When I started my anesthesia rotations, my preceptors made me try the Mac, and I have to say, with a much more "pliable" person, the Mac worked just fine.

I had a guy w/ post radiation fibrosis in the neck, and when I tried a Mac it felt like the old manikins. I ended up using a Miller to get it, but in retrospect, can't you just use the Mac to pick up the epiglottis? Not the way it was designed, but it seems like it would work just fine.

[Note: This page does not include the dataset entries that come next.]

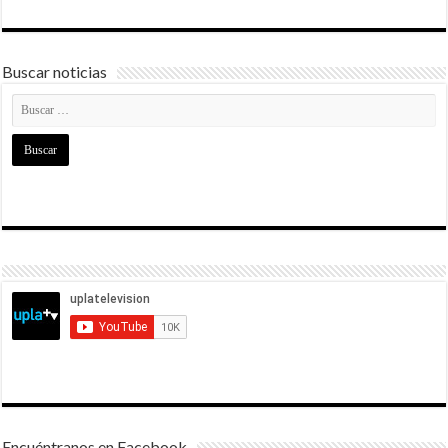
Buscar noticias
Encuéntranos en Facebook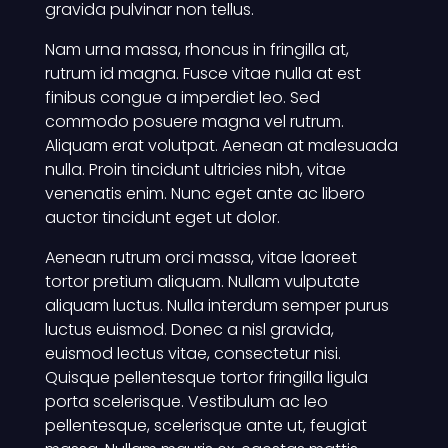
gravida pulvinar non tellus.
Nam urna massa, rhoncus in fringilla at,
rutrum id magna. Fusce vitae nulla at est
finibus congue a imperdiet leo. Sed
commodo posuere magna vel rutrum.
Aliquam erat volutpat. Aenean at malesuada
nulla. Proin tincidunt ultricies nibh, vitae
venenatis enim. Nunc eget ante ac libero
auctor tincidunt eget ut dolor.
Aenean rutrum orci massa, vitae laoreet
tortor pretium aliquam. Nullam vulputate
aliquam luctus. Nulla interdum semper purus
luctus euismod. Donec a nisl gravida,
euismod lectus vitae, consectetur nisi.
Quisque pellentesque tortor fringilla ligula
porta scelerisque. Vestibulum ac leo
pellentesque, scelerisque ante ut, feugiat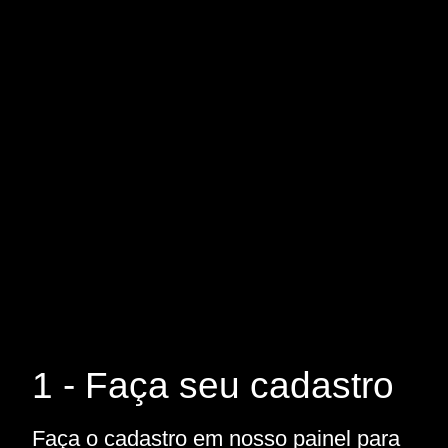
1 - Faça seu cadastro
Faça o cadastro em nosso painel para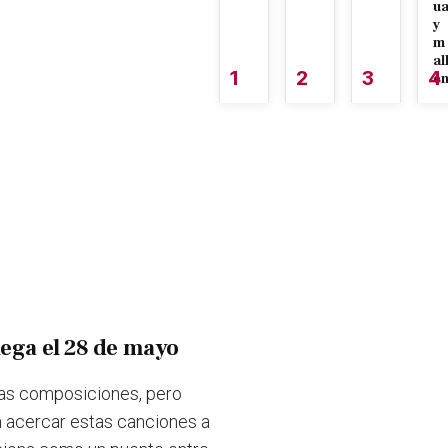
u
y
m
al
1
2
3
4
é
lega el 28 de mayo
as composiciones,
pero
n
acercar estas canciones a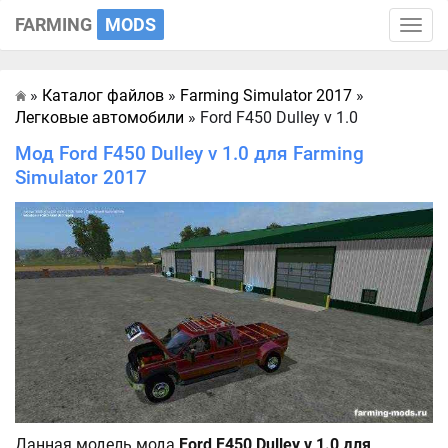
FARMING
MODS
Toggle
naviga
»
Каталог файлов
»
Farming Simulator 2017
»
Главная
Легковые автомобили
» Ford F450 Dulley v 1.0
Мод Ford F450 Dulley v 1.0 для Farming
Simulator 2017
Данная модель мода
Ford F450 Dulley v 1.0 для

(Also, I've started to like the Mac for having the flange to help push the tongue aside. )
 
Most of the experience I've had is with the simulator and dummies...so grain of salt thing here. I've only intubated 4 live. MSIII
We had didactics the other day with some dummies (excluding us students😉) and the women in the group had a lot more difficulty with the Miller. Our attending said until they develop more technique and then stop using the teeth as a fulcrum😀, the Mac will be easier for them.
I liked the Miller.. it seemed to give me more room. I was given the Mac with the live patients each time.
 
Who gives a rat's *** if you use the bumper off of a buick!?!? As long as you get the damned tube in & and do it with style...the brand of hammer is a moot point. Besides, the mere fact we play with airways all day long is enough to make most Docs wet their BVDS anyhow!

Gas ROCKS!
 
Perhaps they were farmers in a previous life. Jeez, put a miller 3 behind a water buffalo and ya could plow some serious acreage. At any rate the mac blade is more aesthetically pleasing to the eye, representing refinement--reminds me of the gentle curves of a woman's bottom... Regards, ----Zip
 
Who gives a rat's *** if you use the bumper off of a buick!?!? As long as you get the damned tube in & and do it with style...the brand of hammer is a moot point. Besides, the mere fact we play with airways all day long is enough to make most Docs wet their BVDS anyhow!

Gas ROCKS!

Hear, hear! I pretty much agree with how Dave spelled it out. The blade matters a lot less than whether you succeed or fail. I tend to use a Mac more than Miller, but I'll use whichever gives me the better chance of an easy intubation. I've found some tough ones that do better with the Miller than Mac, and vice-versa, so I couldn't make a sweeping generalization about it.

Just get the tube in place...in the correct place.